A prostituta

A prostituta está deitada em sua cama. Não é muito diferente das outras. Corpo ressequido, os seios um pouco a mostra, e cansado. Apenas o olhar vai um pouco mais distante do que o habitual; ele mira um objeto qualquer e se perde na sua solidez. Mas não está pensado no dia de ontem ou no de amanhã. O seu olhar denota um sofrimento, ou melhor, uma incompreensão.

Assim como as outras prostitutas ela se doa, mas o sexo para ela não é como uma ação inconsciente, assim como, sem querer, ajeitamos um objeto por sentirmos que ele está um pouco distante da sua posição habitual; o sexo para ela era uma doação de seu corpo e sua alma para aqueles homens solitários da madrugada que nunca encontraram reciprocidade do seu amor na vigília do mundo. Era para aqueles que não sabem o que fazer com a solidão que os arrebata. E que numa noite de total desespero vai a uma casa noturna e procura alguém para, pelo menos, engastar o seu excesso de tudo.

Então ela fazia isso: preparava-se como uma noiva numa noite de núpcias em que deseja acertar todos os detalhes que seu amor exige – a medida exata do seu perfume, a altura perfeita da camisola, o balé de seus movimentos e a expressão singela e frágil de quem não possui nada e que espera desse amor tudo o que o sentimento ainda não conhece. Era isso que fazia todas as noites quando sabia quem era o seu cliente.Mas se fosse um daqueles cafajestes cujo pudor está longe de alcançar os desejos de uma mulher, ela abandonava o seu corpo na cama e deixava fazer com ele o que quisesse; o seu pensamento estava fora do quarto e dentro de algum homem triste, ficava imaginando o que faria para o próximo amante, qual seria o ato perfeito que ele o anteciparia.

Mas ela se desgastava.
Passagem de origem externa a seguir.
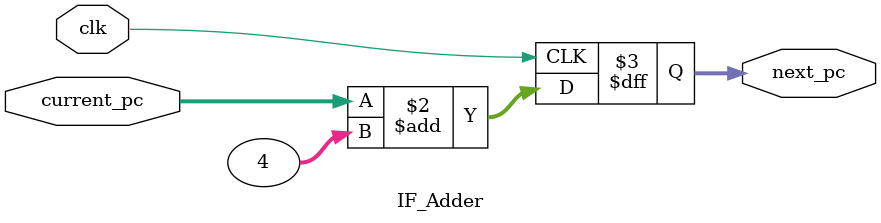
<source format=v>
module IF_Adder (
	input [31:0] current_pc,
	input clk,
	output reg [31:0] next_pc
);

	always @ (posedge clk)
	begin
			next_pc <= current_pc + 32'd4;
	end

endmodule

</source>
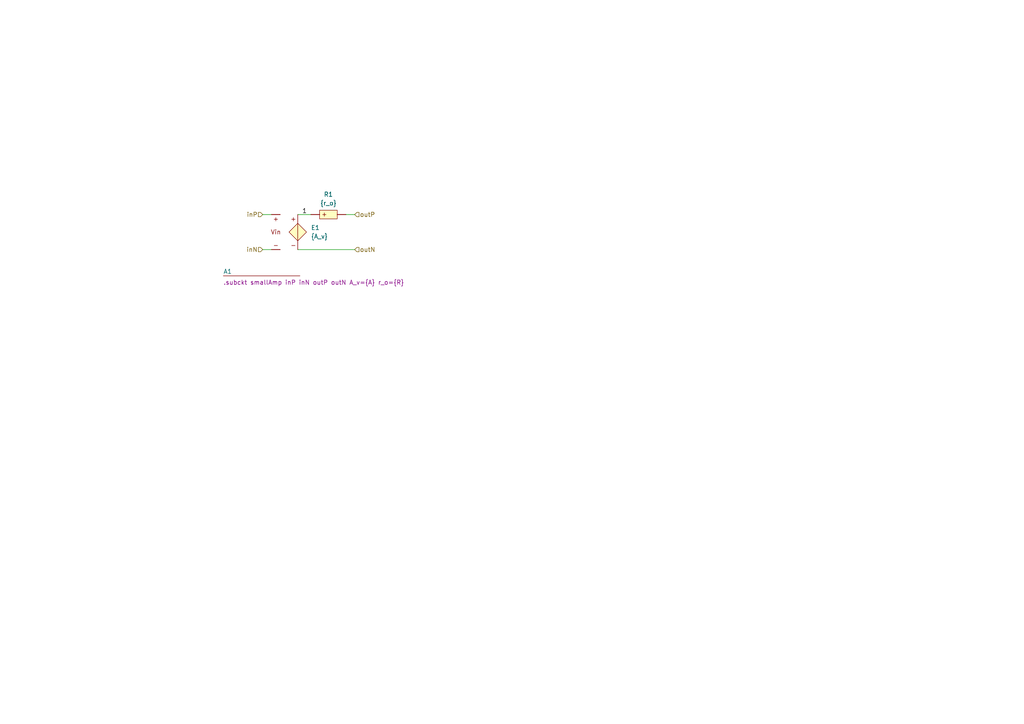
<source format=kicad_sch>
(kicad_sch
	(version 20250114)
	(generator "eeschema")
	(generator_version "9.0")
	(uuid "22f3828e-5b50-481c-b573-40391f9514c7")
	(paper "A4")
	
	(wire
		(pts
			(xy 76.2 62.23) (xy 78.74 62.23)
		)
		(stroke
			(width 0)
			(type default)
		)
		(uuid "2077aab7-02ae-4b37-b89a-998ba10af12b")
	)
	(wire
		(pts
			(xy 86.36 72.39) (xy 102.87 72.39)
		)
		(stroke
			(width 0)
			(type default)
		)
		(uuid "5658109b-596f-45f7-af04-67636169bc99")
	)
	(wire
		(pts
			(xy 76.2 72.39) (xy 78.74 72.39)
		)
		(stroke
			(width 0)
			(type default)
		)
		(uuid "8021b2fc-1be6-49d3-8451-4c1eea60c5d7")
	)
	(wire
		(pts
			(xy 102.87 62.23) (xy 100.33 62.23)
		)
		(stroke
			(width 0)
			(type default)
		)
		(uuid "8ec39f68-9240-4a90-a916-8004a469506c")
	)
	(wire
		(pts
			(xy 90.17 62.23) (xy 86.36 62.23)
		)
		(stroke
			(width 0)
			(type default)
		)
		(uuid "9d3bd607-7127-47a4-bd5d-9c69c180e54a")
	)
	(label "1"
		(at 87.63 62.23 0)
		(effects
			(font
				(size 1.27 1.27)
			)
			(justify left bottom)
		)
		(uuid "15083527-de06-411e-bb8f-b74b90049e77")
	)
	(hierarchical_label "inN"
		(shape input)
		(at 76.2 72.39 180)
		(effects
			(font
				(size 1.27 1.27)
			)
			(justify right)
		)
		(uuid "67e25f4c-696a-4443-b966-b9037784a757")
	)
	(hierarchical_label "inP"
		(shape input)
		(at 76.2 62.23 180)
		(effects
			(font
				(size 1.27 1.27)
			)
			(justify right)
		)
		(uuid "6b410e8d-01e5-4d83-b3ad-bd193897f3ad")
	)
	(hierarchical_label "outP"
		(shape input)
		(at 102.87 62.23 0)
		(effects
			(font
				(size 1.27 1.27)
			)
			(justify left)
		)
		(uuid "75f63363-cda0-403b-bab1-f640464117dd")
	)
	(hierarchical_label "outN"
		(shape input)
		(at 102.87 72.39 0)
		(effects
			(font
				(size 1.27 1.27)
			)
			(justify left)
		)
		(uuid "a7c05269-6dd5-4561-acfd-a48c110d4e2b")
	)
	(symbol
		(lib_id "SLiCAP:Command")
		(at 64.77 80.01 0)
		(unit 1)
		(exclude_from_sim no)
		(in_bom yes)
		(on_board yes)
		(dnp no)
		(fields_autoplaced yes)
		(uuid "2caf97b8-11ab-4e8f-a1a0-cd88aa77bb9a")
		(property "Reference" "A1"
			(at 64.77 78.74 0)
			(do_not_autoplace yes)
			(effects
				(font
					(size 1.27 1.27)
				)
				(justify left)
			)
		)
		(property "Value" "~"
			(at 64.77 80.645 0)
			(effects
				(font
					(size 1.27 1.27)
				)
				(justify left)
				(hide yes)
			)
		)
		(property "Footprint" ""
			(at 64.77 81.28 0)
			(effects
				(font
					(size 1.27 1.27)
				)
				(justify left)
				(hide yes)
			)
		)
		(property "Datasheet" ""
			(at 64.77 81.28 0)
			(effects
				(font
					(size 1.27 1.27)
				)
				(justify left)
				(hide yes)
			)
		)
		(property "Description" "SLiCAP command (.lib, .param, .model. subckt}"
			(at 87.884 84.074 0)
			(effects
				(font
					(size 1.27 1.27)
				)
				(hide yes)
			)
		)
		(property "command" ".subckt smallAmp inP inN outP outN A_v={A} r_o={R}"
			(at 64.77 81.915 0)
			(do_not_autoplace yes)
			(effects
				(font
					(size 1.27 1.27)
				)
				(justify left)
			)
		)
		(instances
			(project ""
				(path "/22f3828e-5b50-481c-b573-40391f9514c7"
					(reference "A1")
					(unit 1)
				)
			)
		)
	)
	(symbol
		(lib_id "SLiCAP:E")
		(at 86.36 67.31 0)
		(unit 1)
		(exclude_from_sim no)
		(in_bom yes)
		(on_board yes)
		(dnp no)
		(fields_autoplaced yes)
		(uuid "a2ae9e99-1237-4d6a-bd6e-b9df42471352")
		(property "Reference" "E1"
			(at 90.17 66.0399 0)
			(effects
				(font
					(size 1.27 1.27)
				)
				(justify left)
			)
		)
		(property "Value" "{A_v}"
			(at 90.17 68.5799 0)
			(effects
				(font
					(size 1.27 1.27)
				)
				(justify left)
			)
		)
		(property "Footprint" ""
			(at 86.36 68.58 0)
			(effects
				(font
					(size 1.27 1.27)
				)
				(justify left)
				(hide yes)
			)
		)
		(property "Datasheet" ""
			(at 86.36 68.58 0)
			(effects
				(font
					(size 1.27 1.27)
				)
				(justify left)
				(hide yes)
			)
		)
		(property "Description" "Voltage-controlled voltage source"
			(at 106.426 73.406 0)
			(effects
				(font
					(size 1.27 1.27)
				)
				(hide yes)
			)
		)
		(property "model" "E"
			(at 89.408 70.866 0)
			(show_name yes)
			(effects
				(font
					(size 1.27 1.27)
				)
				(justify left)
				(hide yes)
			)
		)
		(pin "1"
			(uuid "b681ed7c-8b22-4cd9-92f2-61856c099163")
		)
		(pin "2"
			(uuid "7fd6fee6-e4e6-493c-8799-bf23d313f9b9")
		)
		(pin "3"
			(uuid "c6479f84-1e64-4a2a-8b44-effc9c33322b")
		)
		(pin "4"
			(uuid "96f093cd-080c-400f-a787-fd29137e01ae")
		)
		(instances
			(project ""
				(path "/22f3828e-5b50-481c-b573-40391f9514c7"
					(reference "E1")
					(unit 1)
				)
			)
		)
	)
	(symbol
		(lib_id "SLiCAP:R")
		(at 95.25 62.23 90)
		(unit 1)
		(exclude_from_sim no)
		(in_bom yes)
		(on_board yes)
		(dnp no)
		(uuid "b52e7701-5e43-4b7e-9d3d-9b3ab7ad9504")
		(property "Reference" "R1"
			(at 95.25 56.388 90)
			(effects
				(font
					(size 1.27 1.27)
				)
			)
		)
		(property "Value" "{r_o}"
			(at 95.25 58.928 90)
			(effects
				(font
					(size 1.27 1.27)
				)
			)
		)
		(property "Footprint" ""
			(at 98.425 61.595 0)
			(effects
				(font
					(size 1.27 1.27)
				)
				(hide yes)
			)
		)
		(property "Datasheet" ""
			(at 98.425 61.595 0)
			(effects
				(font
					(size 1.27 1.27)
				)
				(hide yes)
			)
		)
		(property "Description" "Resistor (cannot have zero resistance)"
			(at 101.092 41.148 0)
			(effects
				(font
					(size 1.27 1.27)
				)
				(hide yes)
			)
		)
		(property "model" "R"
			(at 99.06 60.325 0)
			(show_name yes)
			(effects
				(font
					(size 1.27 1.27)
				)
				(justify left)
				(hide yes)
			)
		)
		(property "noisetemp" "0"
			(at 95.25 50.8 90)
			(show_name yes)
			(effects
				(font
					(size 1.27 1.27)
				)
				(hide yes)
			)
		)
		(property "noiseflow" "0"
			(at 95.25 53.34 90)
			(show_name yes)
			(effects
				(font
					(size 1.27 1.27)
				)
				(hide yes)
			)
		)
		(property "dcvar" "0"
			(at 95.25 55.88 90)
			(show_name yes)
			(effects
				(font
					(size 1.27 1.27)
				)
				(hide yes)
			)
		)
		(property "dcvarlot" "0"
			(at 95.25 58.42 90)
			(show_name yes)
			(effects
				(font
					(size 1.27 1.27)
				)
				(hide yes)
			)
		)
		(pin "2"
			(uuid "f19f8100-9d68-4c56-8e97-2541a3ed6341")
		)
		(pin "1"
			(uuid "0314a069-f89f-4743-81c1-999dd3087f99")
		)
		(instances
			(project ""
				(path "/22f3828e-5b50-481c-b573-40391f9514c7"
					(reference "R1")
					(unit 1)
				)
			)
		)
	)
	(sheet_instances
		(path "/"
			(page "1")
		)
	)
	(embedded_fonts no)
)

</source>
Porque também era uma incompreendida. É certo que hoje, muitos dos seus clientes a amam como se fosse, ela mesma, a pessoas a quem o amante buscava, mas na maioria das vezes, ela era considerada como uma qualquer. Quase sempre recebia as palavras de uma bela transa na qual se chegam ao orgasmo os dois corpos. Mas ainda ninguém a compreendera. Ninguém conseguia enxergar o que existia por trás da profusão de gestos que todos julgavam habituais. Nada nela era o habitual, e quase todo o sentimento estava lá. Era na descoberta desse lado oculto que o lado visível poderia ser entendido como algo que trespassasse o próprio momento. Não, ninguém ainda. E era tanto esforço do pensamento para acertar as decepções dos outros que era o corpo, como mera fábrica dos sonhos, que entrava em pane e se desmoronava após cada noite de núpcias, às vezes até como um gozo antes da morte. E sempre, sempre era ela quem adoecia de amor. Porque ela escolhera, desde nova, que amaria os homens e daria a ele toda a recompensa das desilusões. Não conseguia amar nenhum em especial, exceto um que na juventude arrancou o seu primeiro amor e o seu primeiro gozo.

Mas aconteceu com ela o que acontece todas as noites: um egoísmo; um amor que só deseja a abastecer a si mesmo. E era isso que ela não queria que acontecesse mais com ela. Então, cada noite de amor era uma vitória. Porém, nunca completa porque o dela nunca chegava a transbordar.